Bullock’s budget director, Dan Villa, told MTN News this week the administration has been talking to CoreCivic about a new contract and would like to reach an agreement.
However, he said the state may want CoreCivic to offer programs it currently does not, such as for treatment for sex offenders and methamphetamine addicts.
“There are certainly concerns on our part with some of the issues at the facility,” Villa said. “We also don’t want to saddle taxpayers with a long-term contract that doesn’t deliver the services that we would expect from a state prison or a state facility.”
CoreCivic wouldn’t comment on the contract negotiations.
Yet Pat McTighe, the prison’s warden, told MTN News that CoreCivic is a big believer in getting inmates ready for “re-entry” into society. Crossroads offers all of the programs required in its current contract, he says, including drug-and-alcohol treatment, and some not required, such as computer training, parenting classes, Braille translation and carpentry.
Supporters of the prison also say the Republican-controlled Legislature is not going to approve a state takeover of the facility – so the Bullock administration needs to figure out how to structure the contract, to achieve whatever goals the state wants.
“I think that the potential for the state to purchase this prison is null,” says state Rep. Rob Cook, R-Conrad, whose district includes Shelby.
Cook also says he doesn’t buy the argument that the state may not need the prison beds at Shelby, because of sentencing reforms.
“(The reforms) clearly are not going to make that big of a difference in the prison population over the next five years,” he says. “Those (arguments) are a red herring, to not do the job. … If we’re talking recidivism and trying to avoid recidivism, it’s easy enough to write (that) into a contract so that any private vendor can follow it.”
Cook and others also argue that the private prison – the only one in Montana – is a good financial deal for the state, providing both a lower-cost alternative for housing inmates and a form of competition, to keep the state honest.
“Really, in my view, you have the perfect thing – you have somebody doing what needs to be done to take care of those inmates, and the state monitors that contract every day, to make sure (the company is) living up to the standards required,” says Iverson, the Shelby accountant.
The state pays CoreCivic $73.87 per prisoner per day, or about $35 less than it costs to house prisoners at the State Prison.

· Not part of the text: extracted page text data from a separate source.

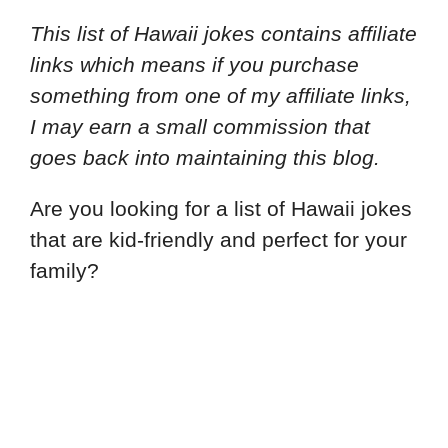
This list of Hawaii jokes contains affiliate
links which means if you purchase
something from one of my affiliate links,
I may earn a small commission that
goes back into maintaining this blog.
Are you looking for a list of Hawaii jokes
that are kid-friendly and perfect for your
family?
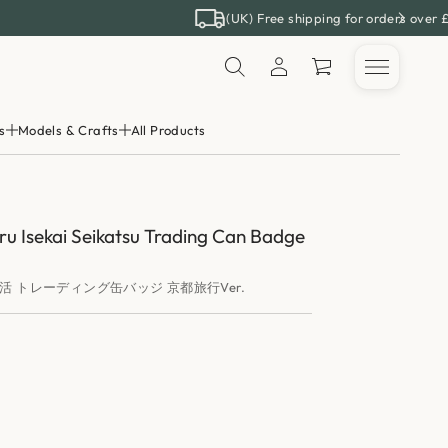
(UK) Free shipping for orders over 
s
Models & Crafts
All Products
ru Isekai Seikatsu Trading Can Badge
活 トレーディング缶バッジ 京都旅行Ver.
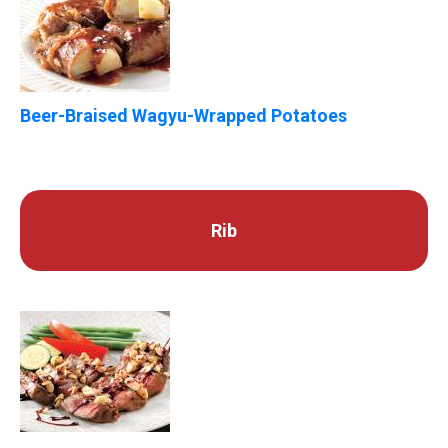
Beer-Braised Wagyu-Wrapped Potatoes
Rib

However, the State Prison has the costs that Crossroads does not: A maximum security unit, more treatment programs and inmates with special medical needs.
Critics of the prison also question whether the state really is saving money with Crossroads, saying the company scrimps on programs and staff that would help inmates come out of prison better-prepared to stay out.
“I think that CoreCivic actually has a financial interest in keeping prisoners detained,” says Rossi of the ACLU.